Question

Find the vector equation of the following planes in non-parametric form. \[\vec{r} = \left( \lambda - 2\mu \right) \hat{i} + \left( 3 - \mu \right) \hat{j}  + \left( 2\lambda + \mu \right) \hat{k} \]

Answer 1

` \text{ The given equation of the plane is } `

\[ \vec{r} = \left( \lambda - 2\mu \right) \hat{i}  + \left( 3 - \mu \right) \hat{j}  + \left( 2\lambda + \mu \right) \hat{k}  \]

\[ \Rightarrow \vec{r} = \left( 0 \hat{i} + 3 \hat{j}  + 0 \hat{k}  \right) + \lambda \left( \hat{i}  + 0 \hat{j}  + 2 \hat{k}  \right) + \mu \left( - 2 \hat{i}  - \hat{j}  + \hat{k}  \right)\]

\[ \text{ We know that the equation } \vec{r} = \vec{a} + \lambda \vec{b} + \mu \vec{c} \text{ represents a plane passing through a point whose position vector is }\vec{a} \text{ and parallel to the vectors }  \vec{b} \text{ and } \vec{c} .\]

\[\text{ Here } , \vec{a} = 0 \hat{i}  + 3 \hat{j}  + 0 \hat{k} ; \vec{b} = \hat{i}  + 0 \hat{j} + 2 \hat{k}  ; \vec{c} = - 2 \hat{i} - \hat{j}  + \hat{k} \]

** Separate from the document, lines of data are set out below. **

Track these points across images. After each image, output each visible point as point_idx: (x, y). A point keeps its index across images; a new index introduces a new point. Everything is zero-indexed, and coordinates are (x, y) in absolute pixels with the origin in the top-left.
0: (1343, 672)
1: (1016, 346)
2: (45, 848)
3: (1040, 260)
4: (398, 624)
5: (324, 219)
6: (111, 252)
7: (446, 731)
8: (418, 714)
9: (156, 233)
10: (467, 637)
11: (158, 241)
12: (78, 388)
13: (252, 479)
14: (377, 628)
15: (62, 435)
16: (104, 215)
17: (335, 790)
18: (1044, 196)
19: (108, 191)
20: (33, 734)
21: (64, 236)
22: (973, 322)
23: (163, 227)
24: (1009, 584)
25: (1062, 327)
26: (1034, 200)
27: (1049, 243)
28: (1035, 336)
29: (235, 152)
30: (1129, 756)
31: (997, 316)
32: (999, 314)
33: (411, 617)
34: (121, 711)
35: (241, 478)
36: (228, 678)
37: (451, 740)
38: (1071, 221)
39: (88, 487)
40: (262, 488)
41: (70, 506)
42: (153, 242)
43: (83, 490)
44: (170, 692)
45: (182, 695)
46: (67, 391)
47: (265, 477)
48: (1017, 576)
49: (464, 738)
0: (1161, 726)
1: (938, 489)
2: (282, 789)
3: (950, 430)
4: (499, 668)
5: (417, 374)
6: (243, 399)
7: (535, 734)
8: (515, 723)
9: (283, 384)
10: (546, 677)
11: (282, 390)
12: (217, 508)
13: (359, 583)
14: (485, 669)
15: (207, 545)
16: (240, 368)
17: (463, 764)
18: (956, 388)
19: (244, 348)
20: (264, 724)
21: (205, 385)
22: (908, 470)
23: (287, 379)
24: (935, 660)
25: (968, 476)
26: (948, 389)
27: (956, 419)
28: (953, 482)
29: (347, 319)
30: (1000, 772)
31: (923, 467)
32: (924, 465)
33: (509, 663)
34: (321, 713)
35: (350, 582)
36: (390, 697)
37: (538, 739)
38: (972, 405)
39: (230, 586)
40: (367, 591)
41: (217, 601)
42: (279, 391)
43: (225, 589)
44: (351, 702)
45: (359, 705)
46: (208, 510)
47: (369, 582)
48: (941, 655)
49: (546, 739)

\[ \text{ Normal vector } , \vec{n} = \vec{b} \times \vec{c} \]

\[ = \begin{vmatrix}\hat{i} & \hat{j}  & \hat{k}  \\ 1 & 0 & 2 \\ - 2 & - 1 & 1\end{vmatrix}\]

\[ = 2 \hat{i}  - 5 \hat{j} - \hat{k}  \]

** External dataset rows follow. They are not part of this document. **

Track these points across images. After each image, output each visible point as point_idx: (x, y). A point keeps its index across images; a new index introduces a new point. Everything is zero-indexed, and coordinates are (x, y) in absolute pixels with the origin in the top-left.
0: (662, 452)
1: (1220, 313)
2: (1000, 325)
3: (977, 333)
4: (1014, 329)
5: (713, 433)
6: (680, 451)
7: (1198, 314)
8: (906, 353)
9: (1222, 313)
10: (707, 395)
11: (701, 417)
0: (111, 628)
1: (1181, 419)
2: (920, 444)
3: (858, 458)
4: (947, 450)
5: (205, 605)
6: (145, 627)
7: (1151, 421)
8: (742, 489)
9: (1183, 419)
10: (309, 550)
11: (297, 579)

\[ \text{ The vector equation of the plane in scalar product form is } \]

\[ \vec{r} . \vec{n} = \vec{a} . \vec{n} \]

\[ \Rightarrow \vec{r} . \left( 2 \hat{i}  - 5 \hat{j}  - \hat{k}  \right) = \left( 0 \hat{i}  + 3 \hat{j}  + 0 \hat{k}  \right) . \left( 2 \hat{i}  - 5 \hat{j}  - \hat{k}  \right)\]

\[ \Rightarrow \vec{r} . \left( 2 \hat{i}  - 5 \hat{j}  - \hat{k} \right) = 0 - 15 + 0\]

\[ \Rightarrow \vec{r} . \left( 2 \hat{i}  - 5 \hat{j}  - \hat{k} \right) + 15 = 0\]